Prompt ::
Reproduce everything in the logging discussion from "I already accounted" down to "core to handle?", with no changes.

I already accounted for consumed resources when I said 10 million instead of 100 million. I allocated 10% to logging overhead. If your service is within 10% of overload you are already in for a bad time. And frankly, what systems are you using that are handling 10 million requests per second per core (100 nanoseconds per request)? Hell, what services are you deploying that you even have 10 million requests per second per core to handle?

All of those other costs are, again, trivial with proper design. You can easily handle billions of events per second on the backend with even a modest server. This is done regularly by time traveling debuggers which actually need to handle these data rates. So again, what are we even deploying that has billions of events per second?


In my experience working at AWS and with customers, you don't need billions of TPS to make an end-to-end logging infrastructure keel over. It takes much less than that. As a working example, you can host your own end-to-end infra (the LGTM stack is pretty easy to deploy in a Kubernetes cluster) and see what it takes to bring yours to a grind with a given set of resources and TPS/volume.


I prefaced all my statements with the assumption that the chosen logging system is not poorly designed and terribly inefficient. Sounds like their logging solutions are poorly designed and terribly inefficient then.

It is, in fact, a self-fulfilling prophecy to complain that logging can be a bottleneck if you then choose logging that is 100-1000x slower than it should be. What a concept.


At the end of the day, it comes down to what sort of functionality you want out of your observability. Modest needs usually require modest resources: sure, you could just append to log files on your application hosts and ship them to a central aggregator where they're stored as-is. That's cheap and fast, but you won't get a lot of functionality out of it. If you want more, like real-time indexing, transformation, analytics, alerting, etc., it requires more resources. Ain't no such thing as a free lunch.

Data under study ::
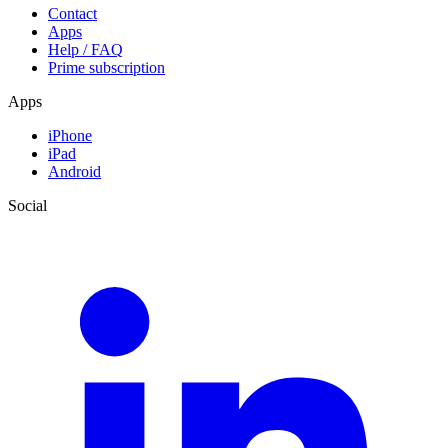
Contact
Apps
Help / FAQ
Prime subscription
Apps
iPhone
iPad
Android
Social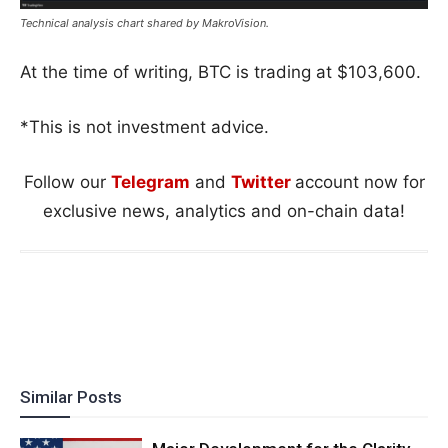
Technical analysis chart shared by MakroVision.
At the time of writing, BTC is trading at $103,600.
*This is not investment advice.
Follow our
Telegram
and
Twitter
account now for
exclusive news, analytics and on-chain data!
Similar Posts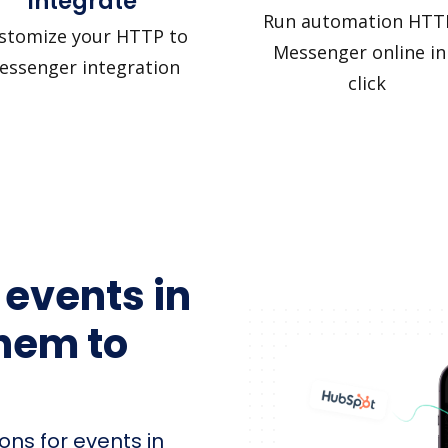
Integrate
Run automation HTT
stomize your HTTP to
Messenger online in
essenger integration
click
 events in
hem to
ons for events in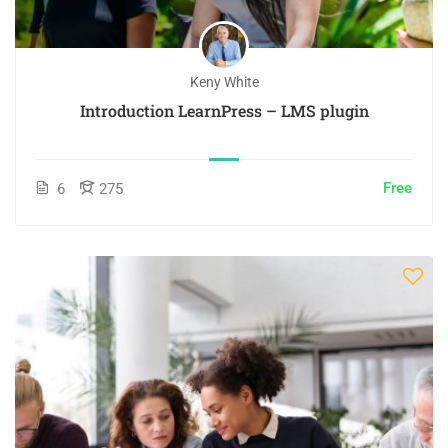
Keny White
Introduction LearnPress – LMS plugin
Free
6
275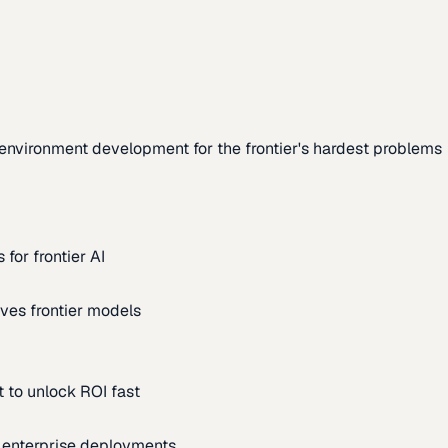
environment development for the frontier's hardest problems
for frontier AI
ves frontier models
 to unlock ROI fast
m enterprise deployments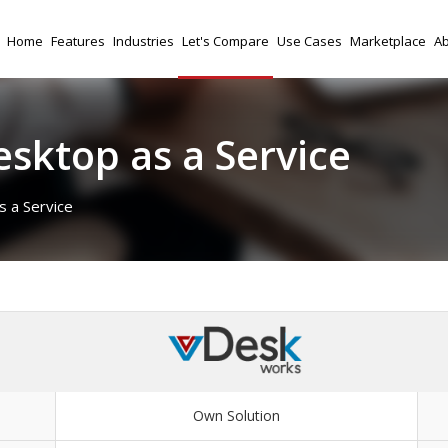
Home
Features
Industries
Let's Compare
Use Cases
Marketplace
Ab
sktop as a Service
 a Service
Own Solution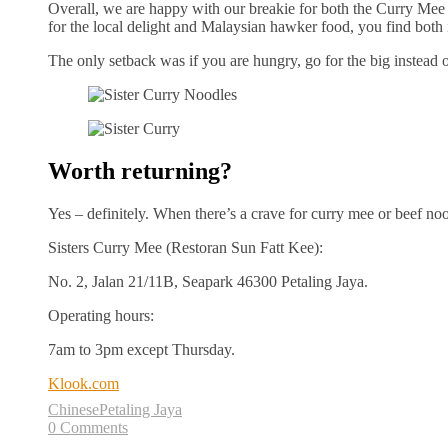
Overall, we are happy with our breakie for both the Curry Mee
for the local delight and Malaysian hawker food, you find both i
The only setback was if you are hungry, go for the big instead o
Worth returning?
Yes – definitely. When there’s a crave for curry mee or beef noo
Sisters Curry Mee (Restoran Sun Fatt Kee):
No. 2, Jalan 21/11B, Seapark 46300 Petaling Jaya.
Operating hours:
7am to 3pm except Thursday.
Klook.com
Chinese
Petaling Jaya
0 Comments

Reply ::
I already accounted for consumed resources when I said 10 million instead of 100 million. I allocated 10% to logging overhead. If your service is within 10% of overload you are already in for a bad time. And frankly, what systems are you using that are handling 10 million requests per second per core (100 nanoseconds per request)? Hell, what services are you deploying that you even have 10 million requests per second per core to handle?